Coup de fil à un ami
Bien avant de signer au Barça, Martino a rencontré Sandro Rosell, lors d’un dîner à trois organisé par Horacio Cartes, à Asunción. Journaliste pour le quotidien paraguayen ABC, Gabriel Cazenave fait remonter la rencontre à 2011. Martino est alors sélectionneur du Paraguay. Lors de sa conférence de presse de présentation, le coach du Barça a évoqué ce dîner, mais sans le dater. Une chose est certaine, Martino a fait forte impression à Rosell lors de cette première et unique rencontre avant qu’il ne signe au Barça. Quand il se doit de trouver un remplaçant à Tito Vilanova, Rosell appelle Horacio Cartes pour lui demander le numéro d’El Tata. Le néo-président du Paraguay, élu depuis le 21 avril, mais seulement investi ce jeudi, a donc fait office d’intermédiaire pour que l’ex sélectionneur du Paraguay puisse commencer à négocier avec le Barça. « Surréaliste » , comme dirait Ariane Massenet.
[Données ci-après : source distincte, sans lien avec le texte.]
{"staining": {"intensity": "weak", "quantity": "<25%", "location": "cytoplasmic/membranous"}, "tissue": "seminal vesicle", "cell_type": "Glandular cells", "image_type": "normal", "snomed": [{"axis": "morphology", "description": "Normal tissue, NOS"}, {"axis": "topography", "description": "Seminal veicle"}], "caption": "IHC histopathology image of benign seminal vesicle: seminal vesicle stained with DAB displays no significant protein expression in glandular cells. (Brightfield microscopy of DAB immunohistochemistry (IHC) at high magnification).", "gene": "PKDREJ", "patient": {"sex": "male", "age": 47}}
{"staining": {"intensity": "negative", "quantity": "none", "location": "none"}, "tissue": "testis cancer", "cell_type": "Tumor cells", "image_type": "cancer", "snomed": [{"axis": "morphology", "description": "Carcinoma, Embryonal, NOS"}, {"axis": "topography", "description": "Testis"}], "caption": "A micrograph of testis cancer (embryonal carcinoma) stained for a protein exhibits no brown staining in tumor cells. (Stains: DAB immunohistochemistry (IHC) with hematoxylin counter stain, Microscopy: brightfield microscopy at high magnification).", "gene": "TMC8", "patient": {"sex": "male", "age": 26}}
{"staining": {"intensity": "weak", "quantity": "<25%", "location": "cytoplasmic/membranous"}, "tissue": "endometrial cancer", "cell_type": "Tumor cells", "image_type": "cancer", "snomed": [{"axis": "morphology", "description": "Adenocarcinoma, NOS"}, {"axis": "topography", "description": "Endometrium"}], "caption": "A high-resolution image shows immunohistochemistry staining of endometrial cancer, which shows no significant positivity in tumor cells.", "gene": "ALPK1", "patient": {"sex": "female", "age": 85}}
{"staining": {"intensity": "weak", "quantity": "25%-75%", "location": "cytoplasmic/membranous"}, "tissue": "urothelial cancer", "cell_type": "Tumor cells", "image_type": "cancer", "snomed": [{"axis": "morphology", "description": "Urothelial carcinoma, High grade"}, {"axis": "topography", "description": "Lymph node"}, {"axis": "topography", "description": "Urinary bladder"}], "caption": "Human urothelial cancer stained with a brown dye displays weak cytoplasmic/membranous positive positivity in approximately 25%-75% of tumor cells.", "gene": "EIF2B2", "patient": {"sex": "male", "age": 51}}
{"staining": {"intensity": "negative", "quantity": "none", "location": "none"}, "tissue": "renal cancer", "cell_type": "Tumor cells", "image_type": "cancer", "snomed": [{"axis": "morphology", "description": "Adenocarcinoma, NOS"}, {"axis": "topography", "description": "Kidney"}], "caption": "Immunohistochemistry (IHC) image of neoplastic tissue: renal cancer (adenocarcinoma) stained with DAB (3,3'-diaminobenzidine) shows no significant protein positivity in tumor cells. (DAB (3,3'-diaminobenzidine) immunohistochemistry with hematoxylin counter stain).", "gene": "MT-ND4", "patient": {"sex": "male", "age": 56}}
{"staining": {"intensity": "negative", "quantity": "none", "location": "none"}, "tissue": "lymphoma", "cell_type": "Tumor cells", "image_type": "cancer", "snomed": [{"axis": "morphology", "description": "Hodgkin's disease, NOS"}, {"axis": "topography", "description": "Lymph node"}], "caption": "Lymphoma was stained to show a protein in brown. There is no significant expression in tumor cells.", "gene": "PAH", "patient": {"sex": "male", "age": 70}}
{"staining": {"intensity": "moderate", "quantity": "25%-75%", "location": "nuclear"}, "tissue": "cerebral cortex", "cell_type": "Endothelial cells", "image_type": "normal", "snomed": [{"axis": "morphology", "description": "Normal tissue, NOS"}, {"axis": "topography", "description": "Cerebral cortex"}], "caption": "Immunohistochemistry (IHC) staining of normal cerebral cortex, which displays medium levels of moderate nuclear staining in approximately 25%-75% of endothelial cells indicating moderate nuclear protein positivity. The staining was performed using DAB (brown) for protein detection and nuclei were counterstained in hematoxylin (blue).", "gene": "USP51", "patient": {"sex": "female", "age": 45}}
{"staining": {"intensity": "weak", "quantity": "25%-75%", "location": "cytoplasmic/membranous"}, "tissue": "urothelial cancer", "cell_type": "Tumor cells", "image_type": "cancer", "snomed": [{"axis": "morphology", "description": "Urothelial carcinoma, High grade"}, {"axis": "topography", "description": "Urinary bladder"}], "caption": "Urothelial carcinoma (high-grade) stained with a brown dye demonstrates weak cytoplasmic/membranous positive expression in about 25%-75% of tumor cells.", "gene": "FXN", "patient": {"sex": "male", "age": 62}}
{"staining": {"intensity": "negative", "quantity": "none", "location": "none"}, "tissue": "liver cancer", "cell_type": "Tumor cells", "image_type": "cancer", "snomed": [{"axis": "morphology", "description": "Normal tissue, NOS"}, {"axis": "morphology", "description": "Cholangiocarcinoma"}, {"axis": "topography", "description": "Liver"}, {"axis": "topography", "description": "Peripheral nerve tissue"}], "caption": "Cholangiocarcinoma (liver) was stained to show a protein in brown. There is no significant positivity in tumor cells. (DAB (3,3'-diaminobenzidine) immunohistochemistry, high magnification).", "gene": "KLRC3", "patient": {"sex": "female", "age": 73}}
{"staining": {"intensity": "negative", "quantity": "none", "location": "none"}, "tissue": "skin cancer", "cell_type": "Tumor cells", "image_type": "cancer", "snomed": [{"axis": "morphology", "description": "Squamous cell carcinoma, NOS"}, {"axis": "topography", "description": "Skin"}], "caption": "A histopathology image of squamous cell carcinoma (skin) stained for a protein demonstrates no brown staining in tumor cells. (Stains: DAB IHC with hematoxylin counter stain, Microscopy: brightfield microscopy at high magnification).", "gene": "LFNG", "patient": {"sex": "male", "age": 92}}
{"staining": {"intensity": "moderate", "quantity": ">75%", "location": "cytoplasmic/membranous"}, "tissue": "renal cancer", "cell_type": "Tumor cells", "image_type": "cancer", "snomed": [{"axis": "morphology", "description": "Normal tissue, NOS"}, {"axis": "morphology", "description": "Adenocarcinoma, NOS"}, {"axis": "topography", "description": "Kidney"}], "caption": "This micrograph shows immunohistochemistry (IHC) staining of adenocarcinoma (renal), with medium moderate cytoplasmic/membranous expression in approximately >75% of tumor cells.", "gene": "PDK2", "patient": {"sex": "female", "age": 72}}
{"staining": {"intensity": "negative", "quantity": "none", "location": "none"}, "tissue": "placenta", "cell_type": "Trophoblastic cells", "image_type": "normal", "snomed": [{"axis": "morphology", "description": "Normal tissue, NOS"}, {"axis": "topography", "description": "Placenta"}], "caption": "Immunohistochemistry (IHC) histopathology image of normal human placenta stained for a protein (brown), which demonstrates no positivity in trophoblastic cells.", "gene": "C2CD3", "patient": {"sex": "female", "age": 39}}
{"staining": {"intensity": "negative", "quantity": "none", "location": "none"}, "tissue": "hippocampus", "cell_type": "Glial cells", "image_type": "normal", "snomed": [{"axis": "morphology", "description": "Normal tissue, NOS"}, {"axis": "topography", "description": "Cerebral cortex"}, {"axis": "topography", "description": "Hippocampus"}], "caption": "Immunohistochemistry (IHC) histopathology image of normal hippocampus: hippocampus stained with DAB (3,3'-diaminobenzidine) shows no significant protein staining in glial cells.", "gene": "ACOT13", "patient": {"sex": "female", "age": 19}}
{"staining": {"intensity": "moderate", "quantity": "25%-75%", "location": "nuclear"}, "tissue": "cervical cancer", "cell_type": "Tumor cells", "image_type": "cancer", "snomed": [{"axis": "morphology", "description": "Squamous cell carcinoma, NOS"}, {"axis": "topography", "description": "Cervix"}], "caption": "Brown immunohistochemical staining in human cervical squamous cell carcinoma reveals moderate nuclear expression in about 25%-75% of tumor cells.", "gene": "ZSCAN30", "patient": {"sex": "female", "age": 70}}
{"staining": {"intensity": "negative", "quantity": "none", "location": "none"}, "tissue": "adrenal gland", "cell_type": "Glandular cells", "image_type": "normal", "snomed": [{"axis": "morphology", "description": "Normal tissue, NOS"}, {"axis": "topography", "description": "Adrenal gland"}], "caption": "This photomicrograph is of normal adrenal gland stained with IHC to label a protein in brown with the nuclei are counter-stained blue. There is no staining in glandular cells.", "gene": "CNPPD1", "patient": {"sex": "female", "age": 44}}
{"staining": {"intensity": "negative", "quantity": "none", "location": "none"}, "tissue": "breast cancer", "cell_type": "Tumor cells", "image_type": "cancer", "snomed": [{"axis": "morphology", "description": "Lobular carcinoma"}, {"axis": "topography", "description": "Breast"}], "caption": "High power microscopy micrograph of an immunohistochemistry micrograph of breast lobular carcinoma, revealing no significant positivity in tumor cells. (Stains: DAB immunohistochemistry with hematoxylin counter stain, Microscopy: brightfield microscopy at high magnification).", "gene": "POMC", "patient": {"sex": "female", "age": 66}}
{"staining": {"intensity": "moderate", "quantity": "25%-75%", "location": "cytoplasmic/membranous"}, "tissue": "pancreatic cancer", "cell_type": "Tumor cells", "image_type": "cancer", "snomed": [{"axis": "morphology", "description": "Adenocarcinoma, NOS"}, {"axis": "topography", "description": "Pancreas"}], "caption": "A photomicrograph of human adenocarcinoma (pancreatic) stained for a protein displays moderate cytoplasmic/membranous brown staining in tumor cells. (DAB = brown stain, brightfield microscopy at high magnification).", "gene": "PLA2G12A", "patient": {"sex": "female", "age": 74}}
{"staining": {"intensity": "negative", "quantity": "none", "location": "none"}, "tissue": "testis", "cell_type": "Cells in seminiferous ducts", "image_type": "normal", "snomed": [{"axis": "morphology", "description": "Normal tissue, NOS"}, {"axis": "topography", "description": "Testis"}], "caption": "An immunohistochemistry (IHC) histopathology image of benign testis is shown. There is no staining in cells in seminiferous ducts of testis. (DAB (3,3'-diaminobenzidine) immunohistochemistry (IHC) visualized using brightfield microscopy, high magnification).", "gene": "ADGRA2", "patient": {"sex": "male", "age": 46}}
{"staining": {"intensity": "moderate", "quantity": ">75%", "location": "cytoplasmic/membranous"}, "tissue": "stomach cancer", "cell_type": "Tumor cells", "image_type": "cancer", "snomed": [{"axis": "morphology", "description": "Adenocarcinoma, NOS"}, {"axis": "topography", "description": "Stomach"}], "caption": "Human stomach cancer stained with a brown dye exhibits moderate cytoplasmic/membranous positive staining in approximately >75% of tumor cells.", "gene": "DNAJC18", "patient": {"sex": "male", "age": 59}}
Mais l’affaire se révèle encore plus piquante, quand l’on connaît le passé trouble de Cartes.
Viandes, boissons et cigarettes
Puissant homme d’affaire, Horacio Cartes a attendu 2009 avant de s’engager en politique, dans les rangs de l’hégémonique parti Colorado. Une réaction épidermique à la victoire du progressiste, Fernando Lugo. L’ancien évêque avait mis fin à 61 ans de domination du parti Colorado. À plusieurs reprises, Cartes a connu des démêlées avec la justice. En 2000, des centaines de kilos de marihuana et vingt kilos de cocaïne sont ainsi saisis dans un avion qui a atterri sur un terrain lui appartenant. L’une des moult affaires qui l’ont lié au narcotrafic. Au Brésil, une banque lui appartenant a aussi dû répondre d’accusations de blanchiment d’argent. Cartes n’a toutefois jamais été condamné. En 1985, il est bien impliqué dans une affaire d’escroquerie à l’État pour l’achat de dollars achetés à prix préférentiel puis revendus bien plus chers, mais il bénéficiera d’un non-lieu après avoir passé un an en prison.
Reste que la DEA, selon des câbles révélés par Wikileaks, a activement suivi ses pas. Escorté de soupçons, Cartes n’est est pas moins un homme d’affaire prospère. Le groupe qui porte son nom écoule viandes, boissons, cigarettes, et vêtements. Avec le club Libertad, qu’il a présidé de 2001 à fin 2012, il a remporté sept titres. Au Paraguay, ses relations d’amitié avec Martino n’ont jamais relevé du mystère. Du temps de son mandat à la tête de l’Albirroja, les mauvaises langues estimaient d’ailleurs que les listes du néo-entraîneur barcelonais comportaient trop de joueurs de Libertad. Une considération qui avait le don d’exaspérer Martino. Mercredi, Cartes a reçu un coup de fil d’El Tata, via Sandro Rosell. Le président du Barça se trouve,à Asunción. Il n’aurait manqué pour rien au monde la cérémonie d’investiture de son ami Horacio Cartes.